Inutile negarlo, in Italia ci siamo inventati un sacco di cose straordinarie. Innanzitutto, è bene ricordarlo, ci siamo inventati il cinema. E di questo magari vi parlerò in altra sede. Poi, ci siamo inventati il panettone. E su questo trascendo, perché non tutti lo amano, e forse nemmeno io. Non contenti ci siamo inventati il cinepanettone, che dovrebbe rappresentare un pomeriggio passato in allegria coi propri famigliari al cinema, durante il periodo natalizio, alla stregua di una fetta di panettone. Ora, criticare i cinepanettoni è un po’ come sparare sulla croce rossa. Di sicuro non si tratta di Fellini. Eppure, inutile negarlo, rappresentano una corrente (oggi in declino) che ha detto qualcosa, non solo sul Natale, ma sull’intera concezione che di esso ha avuto una fetta della società italiana.

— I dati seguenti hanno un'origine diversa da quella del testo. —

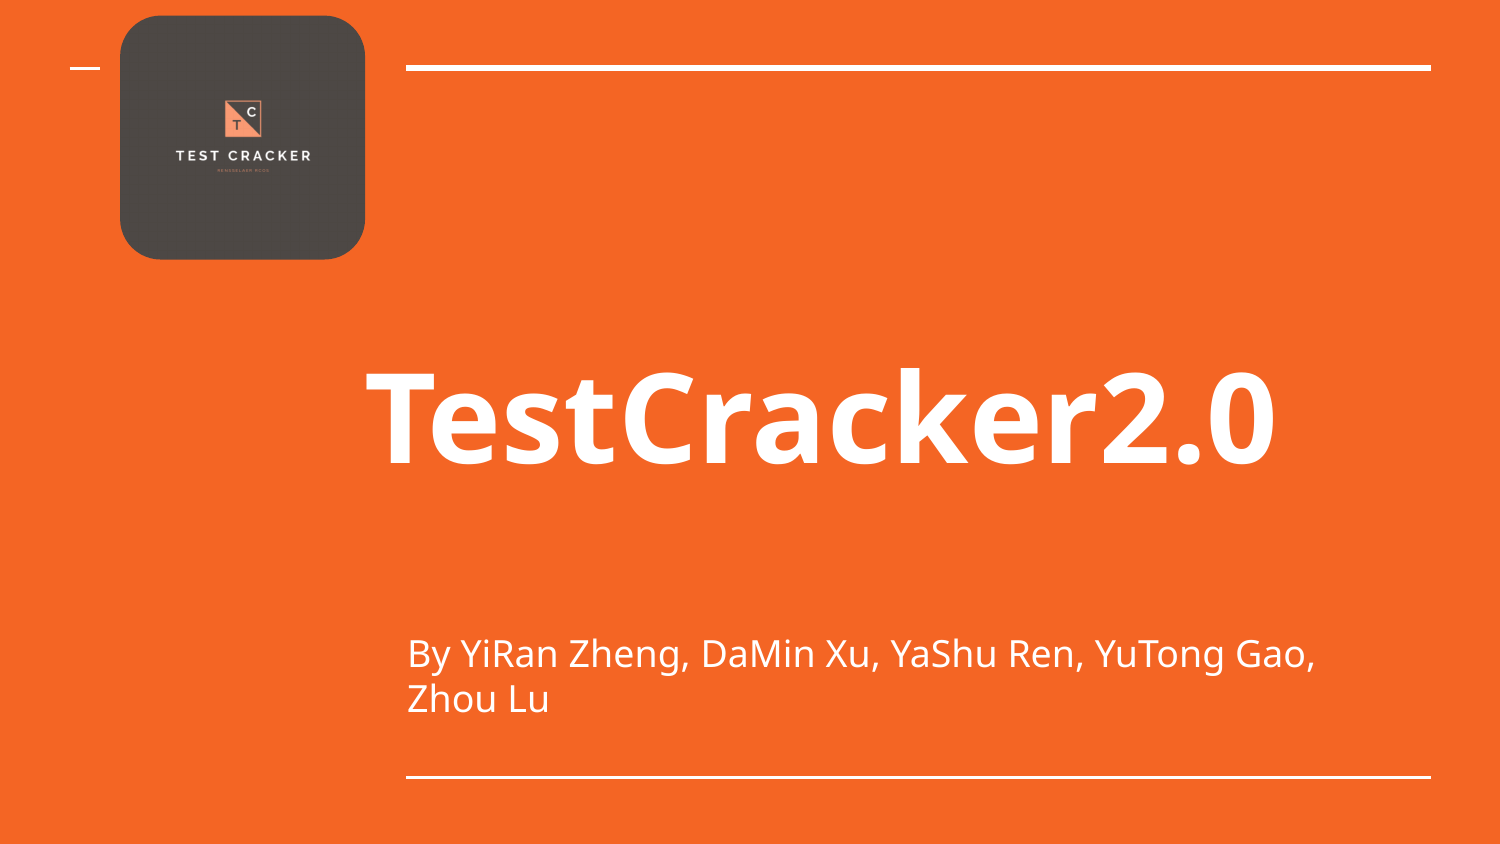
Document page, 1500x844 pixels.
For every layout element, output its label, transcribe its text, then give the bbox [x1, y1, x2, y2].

picture [119, 15, 366, 260]
subtitle By YiRan Zheng, DaMin Xu, YaShu Ren, YuTong Gao, Zhou Lu [392, 531, 1431, 735]
title TestCracker2.0 [349, 324, 1388, 577]
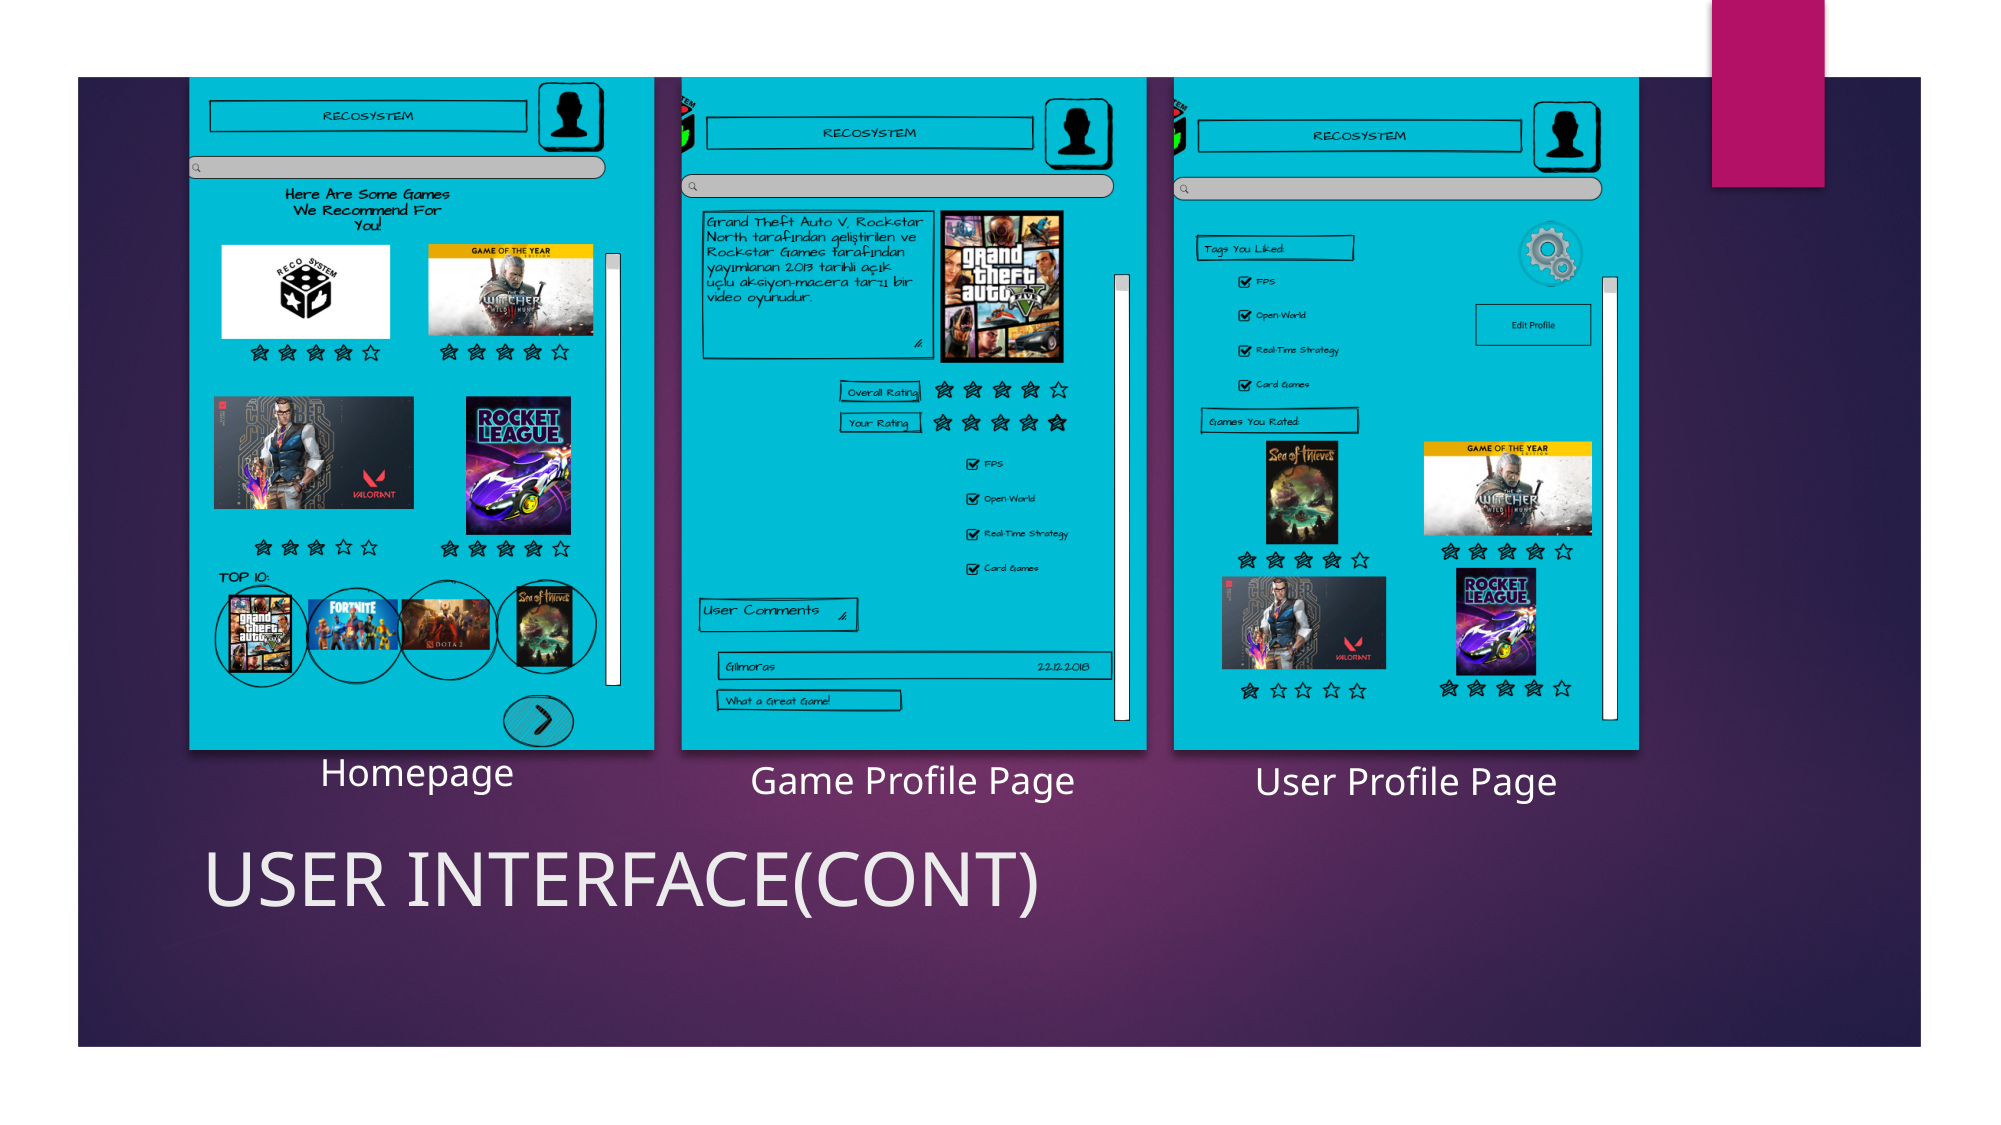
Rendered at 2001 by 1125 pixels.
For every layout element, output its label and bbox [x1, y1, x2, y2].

picture [189, 77, 655, 751]
list [1173, 77, 1640, 751]
picture [681, 77, 1147, 751]
text_box [0, 0, 2000, 1125]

Il Natale come opulenza sfrenata, lusso e pernacchie, messinscena di una tipologia della felicità basata interamente sull’avere, e per niente sull’essere. Fateci caso, i protagonisti dei cinepanettoni (la coppia Boldi-De Sica e il variabile universo di macchiette disperate che vi gravitavano attorno) inizialmente andavano a sciare a Cortina o St.Moritz, vedevano un paio di tette e si urlavano vicendevolmente “Bestia che roba” o “Fijo de na mignotta”. Poi hanno iniziato a viaggiare verso mete esotiche e costosissime: Sudafrica, India, Stati Uniti, Miami,…e si urlavano vicendevolmente “Bestia che roba” o “Fijo de na mignotta”. Cambia il contesto geografico, ma i protagonisti sono gli stessi, ricchi e cretini. Mai visto “Vacanze di Natale in Darfur”. È indicativo, pensiamoci.

  • I CINICI, MA CHE POI ALLA FINE SI RAVVEDONO

Ultimo ma non ultimo, e anzi primo, è il tema natalizio per eccellenza, quello già accennato diverse volte: la conversione dei cattivi in buoni. Sembra che Natale al cinema rappresenti un colpo di spugna, un momento fuori da ogni contesto in grado di surdeterminare tutto e tutti. È il caso, fra i più noti, di esempi come Il Grinch (2000, Howard), ove un Jim Carrey non brillantissimo impersona il mostro verde senza cuore che però, a suon di coccole e pan di zenzero (o qualche menata del genere), diventa il più buono dei buoni, o ancora The Family Man (2000, Ratner), ove l’espressivo – anche se tutti aggiungono a tale aggettivo il prefisso mono-, chi vi scrive non è d’accordo – Nicolas Cage scopre, che palle, di essere un uomo distratto che deve rivedere le sue priorità. O ancora un classico dei classici, quello che tutti associano a Tim Burton e non c’è modo di dirgli che lui fu produttore ma non regista: A Nightmare Before Christmas (1993, Selick). Qui è il mostro dei mostri, Jack Skeleton oggi icona pop, a convertirsi al bene, così come, con modalità diverse, accade in Babbo bastardo (2003, Zwigoff). Insomma Natale è prima di tutto dei cinici, ma quelli che poi si ravvedono. Verso di loro punta l’obiettivo della cinepresa, trasformandoli da figure meravigliosamente deprecabili a melliflui buontemponi.

Ma questo, banalmente e felicemente, è il Natale. Quel momento che rende tutti più buoni, così come fece col sempiterno Ebenezer Scrooge di Dickens (e poi della Disney, e poi del cinema, e poi dei fumetti, e via discorrendo). Accettatelo, non se ne scappa, come dimostra Tim Allen in Fuga dal Natale (2004). Se non ci credete sintonizzatevi questa sera sul solito canale, e godetevi per la novecentesima volta Una poltrona per due. Tranquilli tutto questo sta quasi per finire, da dopodomani si pensa a Pasqua!